-- ИЗУЧАЕМЫЙ ОТРЫВОК --
------------

Мои сомнения продолжались примерно до полудня следующего дня, пока в Ревду не приехало сразу четыре прапорщика из двух взводов розыска.
В каждом полку внутренних войск тогда было по одному взводу розыска, укомплектованному только прапорщиками. Службу они несли в гражданской одежде и были обязаны разыскивать осужденных, сбежавших из мест лишения свободы.
Розыскникам из милиции или войсковым я по определению обязан был оказывать помощь, дежурный их отправил ко мне, и приезжие показали ориентировку, от которой глаза на лоб полезли. Оказалось, что ещё пару месяцев назад из обычной колонии в колонию-поселение был переведён некто П., родом из Ревды, осужденный за изнасилование и поножовщину. К новому месту отбывания наказания его отправили без конвоя (как это и было положено), и он сбежал. «Благодаря» нашей бюрократии его эти месяцы никто не искал, зато сейчас эти охотники за головами прибыли сразу от двух полков: от того, который охранял прежнюю колонию П., и от охраняющего ту колонию, куда он так и не прибыл.
До судимости он проживал с родителями на улице Володарского в нашем городе, а она тянется параллельно восточному берегу Ревдинского пруда, т.е. именно в районе случившегося ночью нападения. И его приметы в ориентировке буквально слово в слово совпали с приметами, которыми пострадавшая ещё в санчасти описала мне напавшего на неё насильника.

------------

-- ЗАПИСИ --
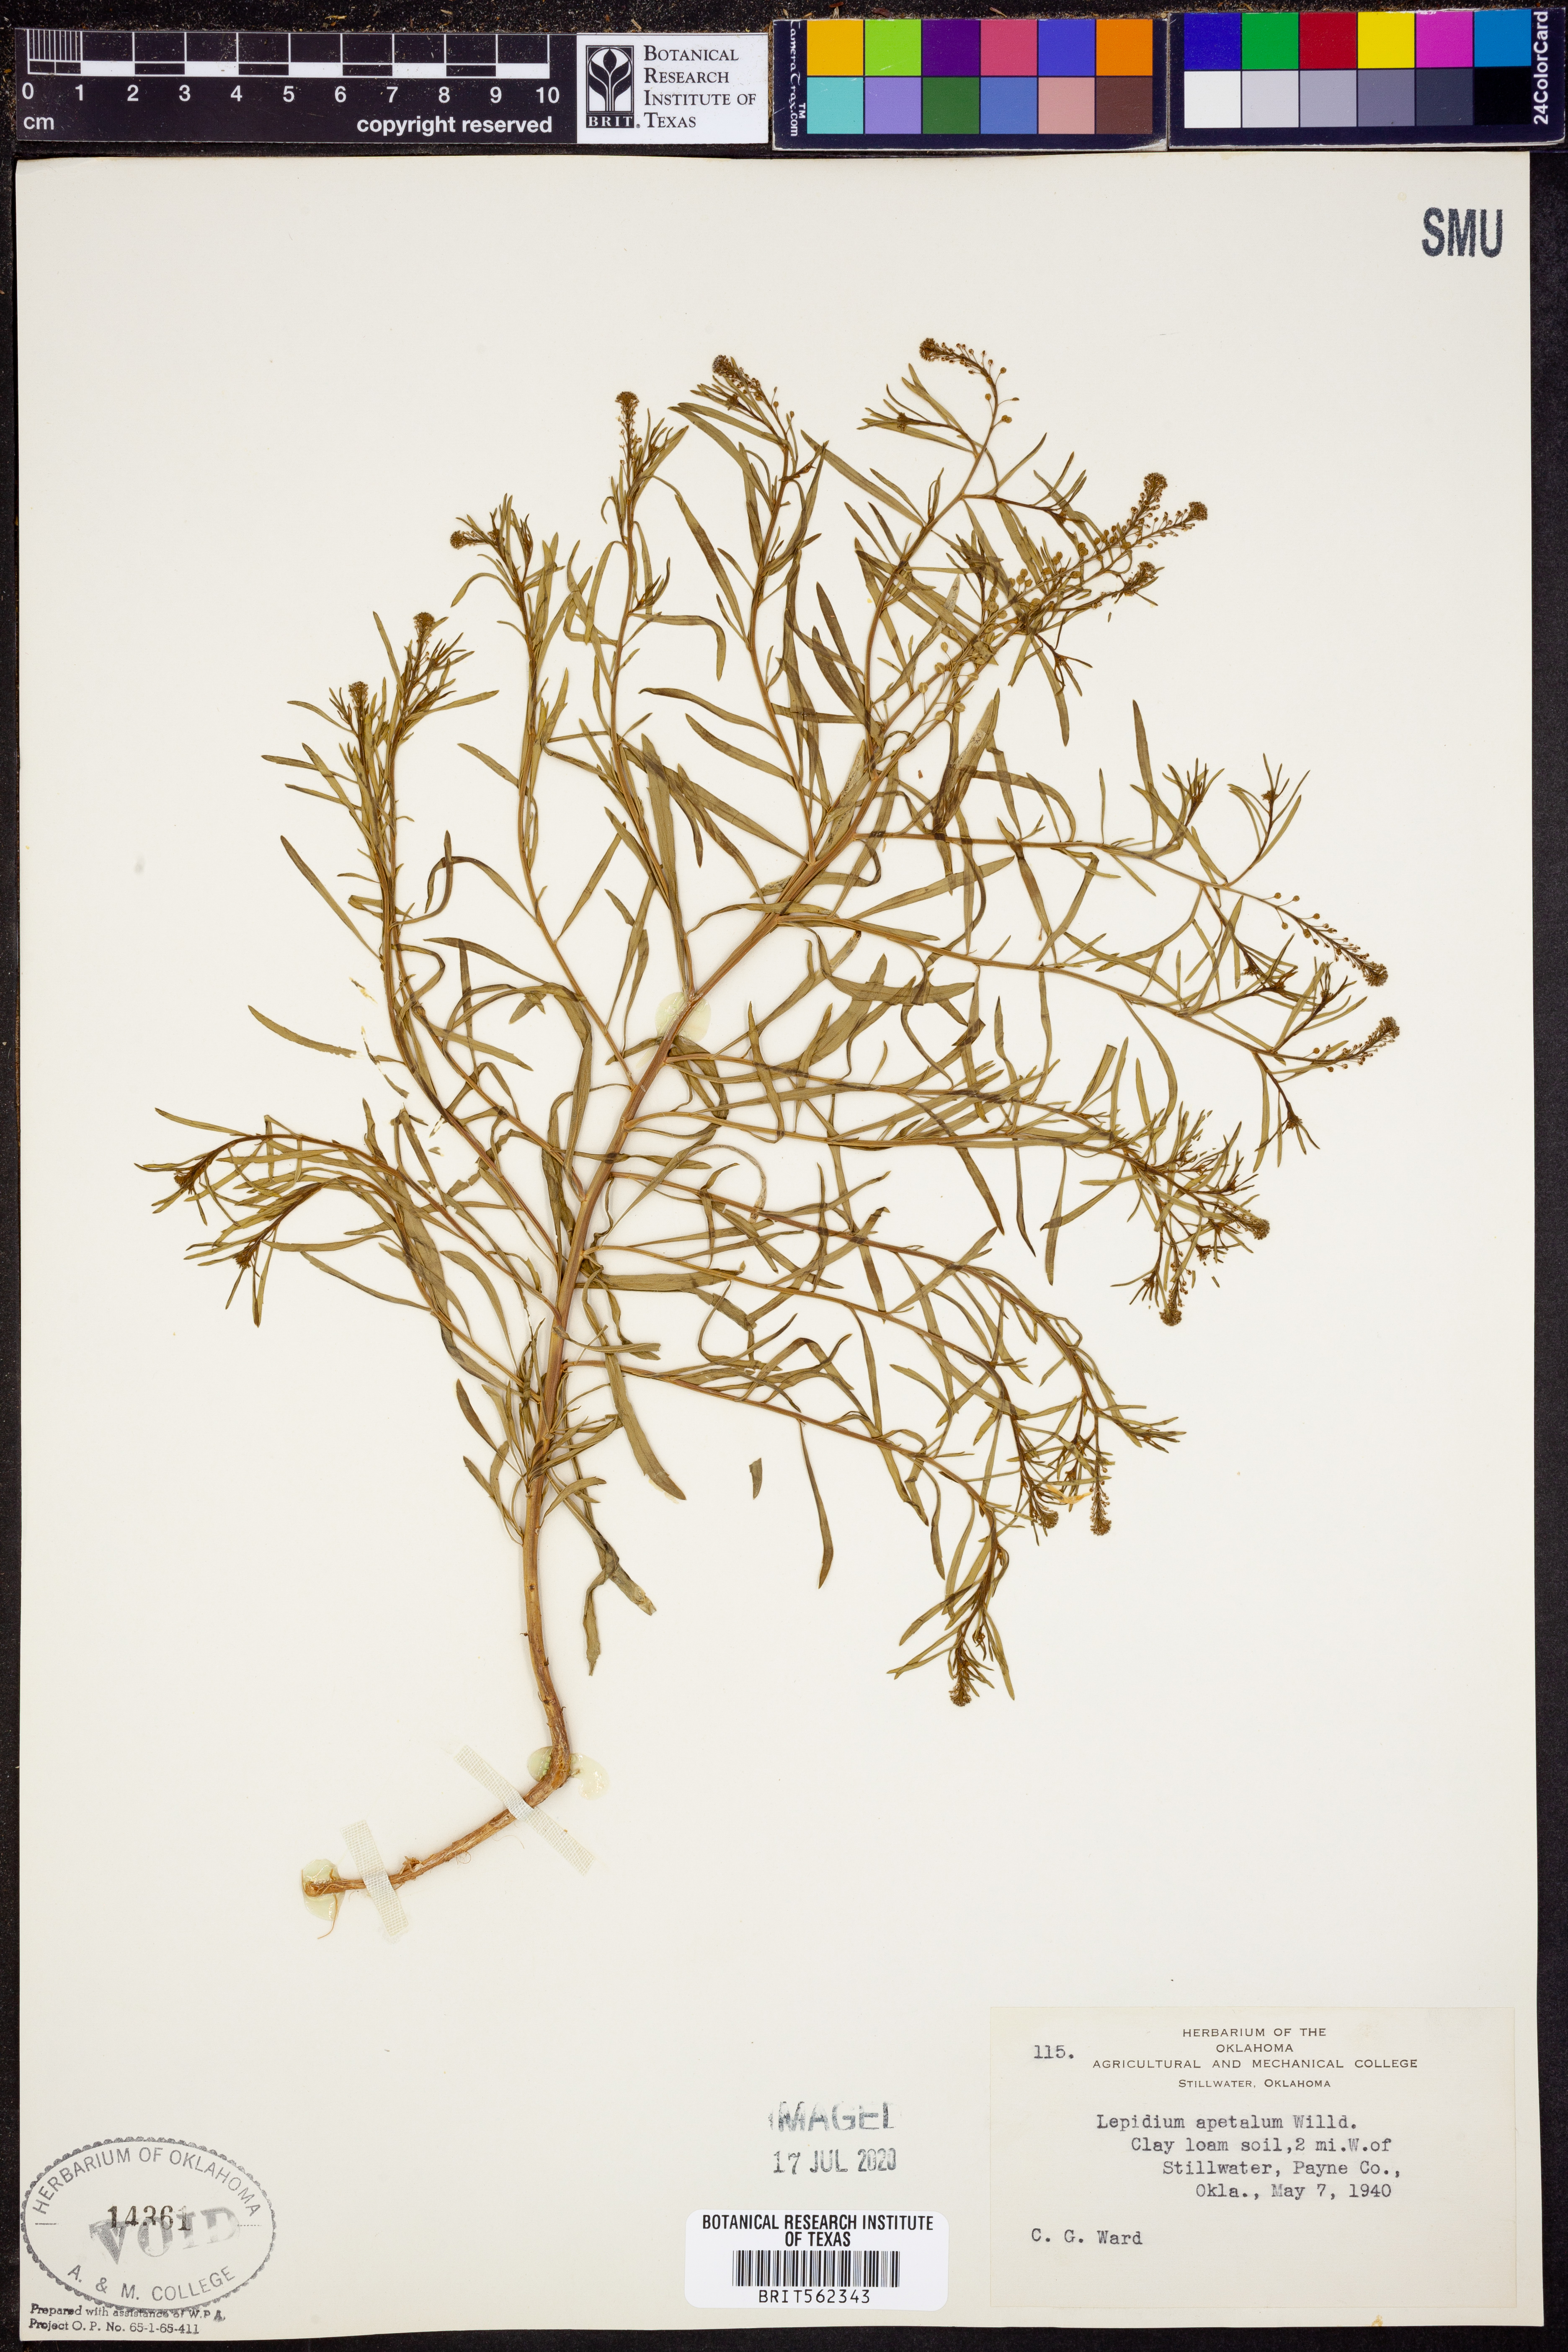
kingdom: Plantae
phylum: Tracheophyta
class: Magnoliopsida
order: Brassicales
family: Brassicaceae
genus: Lepidium
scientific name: Lepidium apetalum
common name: Pepperweed
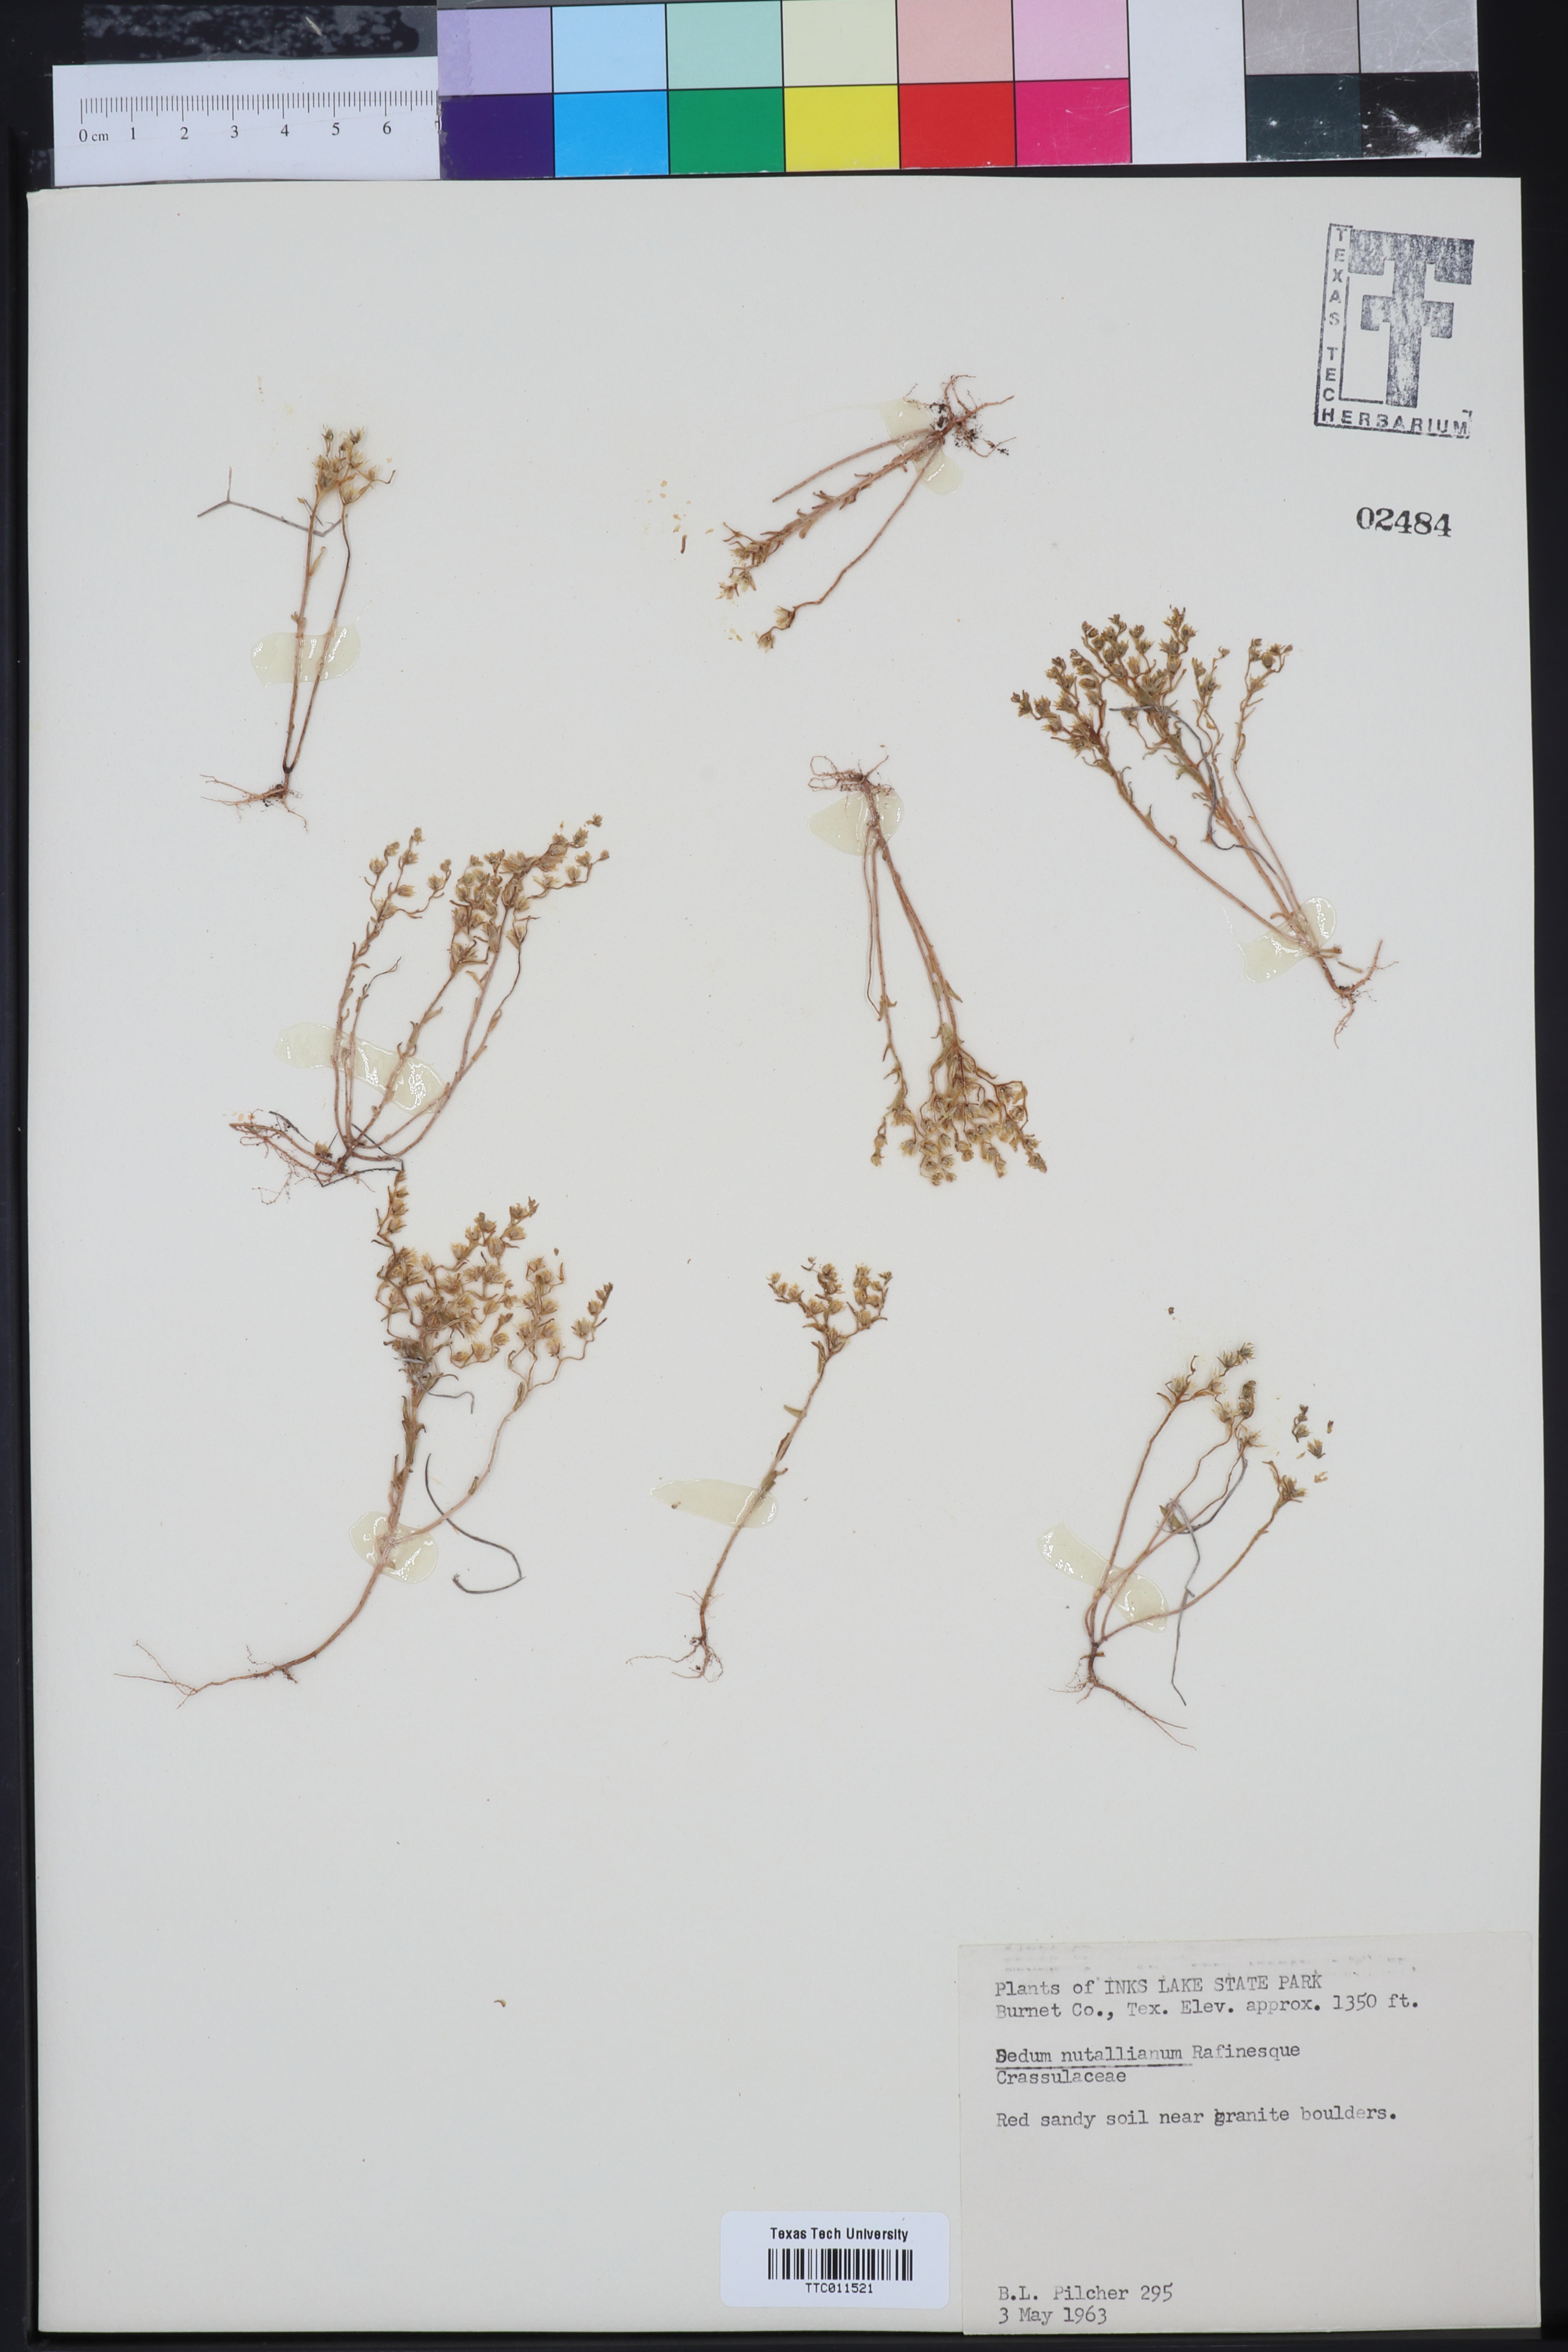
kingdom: Plantae
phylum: Tracheophyta
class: Magnoliopsida
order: Saxifragales
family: Crassulaceae
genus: Sedum
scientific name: Sedum nuttallii
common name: Yellow stonecrop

------------

-- ЗАДАНИЕ --
Выпишите из отрывка о розыске беглого осужденного фрагмент, начиная с «В каждом полку» и заканчивая «и не прибыл.». Позиции никак не связаны с отрывком.

-- РЕШЕНИЕ ЗАДАНИЯ --
В каждом полку внутренних войск тогда было по одному взводу розыска, укомплектованному только прапорщиками. Службу они несли в гражданской одежде и были обязаны разыскивать осужденных, сбежавших из мест лишения свободы.
Розыскникам из милиции или войсковым я по определению обязан был оказывать помощь, дежурный их отправил ко мне, и приезжие показали ориентировку, от которой глаза на лоб полезли. Оказалось, что ещё пару месяцев назад из обычной колонии в колонию-поселение был переведён некто П., родом из Ревды, осужденный за изнасилование и поножовщину. К новому месту отбывания наказания его отправили без конвоя (как это и было положено), и он сбежал. «Благодаря» нашей бюрократии его эти месяцы никто не искал, зато сейчас эти охотники за головами прибыли сразу от двух полков: от того, который охранял прежнюю колонию П., и от охраняющего ту колонию, куда он так и не прибыл.